Homemade food gifts to share for the holidays, birthdays, or just because
by Sarah Waldman
Photographs by Elizabeth Cecil
Peanut Butter Caramel Popcorn has the perfect addictive balance of sweet and salty. If making your own caramel sauce at home intimidates you (it can be tricky!), try this simplified technique using brown rice syrup. It is straightforward and packed with winter spice.
6 cups popcorn (you can pop your own, but I usually purchase plain salted popcorn to save time during the holiday season)
1/2 cup brown rice syrup
3 tablespoons peanut butter, smooth or chunky
1/4 teaspoon kosher salt
1 1/2 teaspoons vanilla extract
1/4 teaspoon cinnamon, plus more to sprinkle
- Preheat the oven to 350 degrees and line a rimmed baking sheet with parchment paper.
- Set popcorn aside in a large mixing bowl. Add rice syrup to a small pot, place over medium heat, and bring to a simmer. Reduce heat to low and cook for
2 minutes, stirring frequently.
- Remove from heat, and add peanut butter, salt, vanilla, and cinnamon, and mix until smooth.

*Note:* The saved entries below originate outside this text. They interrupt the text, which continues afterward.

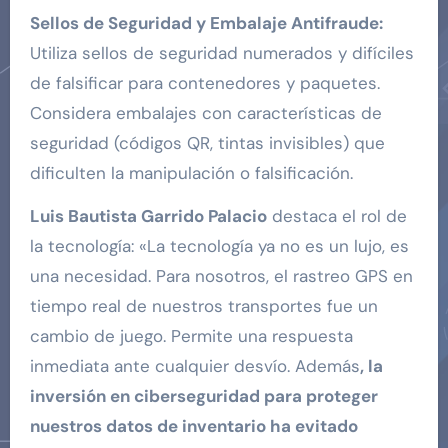
Sellos de Seguridad y Embalaje Antifraude:
Utiliza sellos de seguridad numerados y difíciles
de falsificar para contenedores y paquetes.
Considera embalajes con características de
seguridad (códigos QR, tintas invisibles) que
dificulten la manipulación o falsificación.
Luis Bautista Garrido Palacio
destaca el rol de
la tecnología: «La tecnología ya no es un lujo, es
una necesidad. Para nosotros, el rastreo GPS en
tiempo real de nuestros transportes fue un
cambio de juego. Permite una respuesta
inmediata ante cualquier desvío. Además
, la
inversión en ciberseguridad para proteger
nuestros datos de inventario ha evitado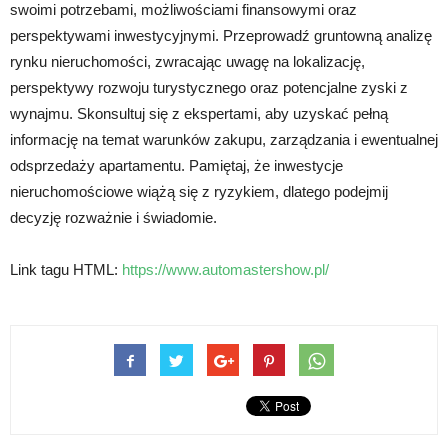
swoimi potrzebami, możliwościami finansowymi oraz
perspektywami inwestycyjnymi. Przeprowadź gruntowną analizę
rynku nieruchomości, zwracając uwagę na lokalizację,
perspektywy rozwoju turystycznego oraz potencjalne zyski z
wynajmu. Skonsultuj się z ekspertami, aby uzyskać pełną
informację na temat warunków zakupu, zarządzania i ewentualnej
odsprzedaży apartamentu. Pamiętaj, że inwestycje
nieruchomościowe wiążą się z ryzykiem, dlatego podejmij
decyzję rozważnie i świadomie.
Link tagu HTML:
https://www.automastershow.pl/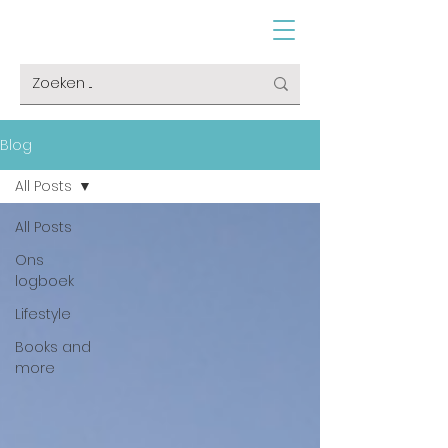
Blog
All Posts
All Posts
Ons
logboek
Lifestyle
Books and
more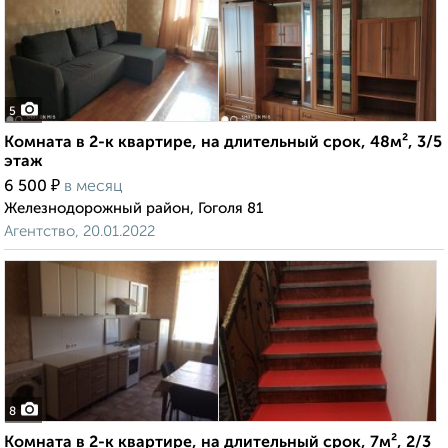
5
Комната в 2-к квартире, на длительный срок, 48м², 3/5
этаж
₽
6 500
в месяц
Железнодорожный район, Гоголя 81
Агентство, 20.01.2022
8
Комната в 2-к квартире, на длительный срок, 7м², 2/3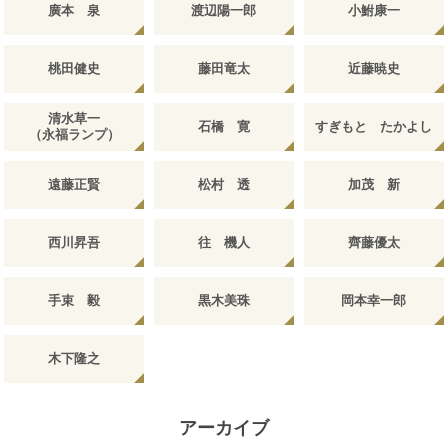
廣本 泉
渡辺陽一郎
小鮒康一
桃田健史
藤田竜太
近藤暁史
清水草一
石橋 寛
すぎもと たかよし
（永福ランプ）
遠藤正賢
松村 透
加茂 新
西川昇吾
往 機人
齊藤優太
手束 毅
黒木美珠
岡本幸一郎
木下隆之
アーカイブ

- Pour mixture over popcorn and mix well with a rubber spatula to coat the popcorn.
- Spread the sticky popcorn onto the lined baking sheet and bake for six minutes.
- Remove the popcorn from the oven and sprinkle with a few more pinches of cinnamon. Allow to cool completely before packing into small bags, tins, or boxes. Peanut Butter Caramel Popcorn is best within three days of making.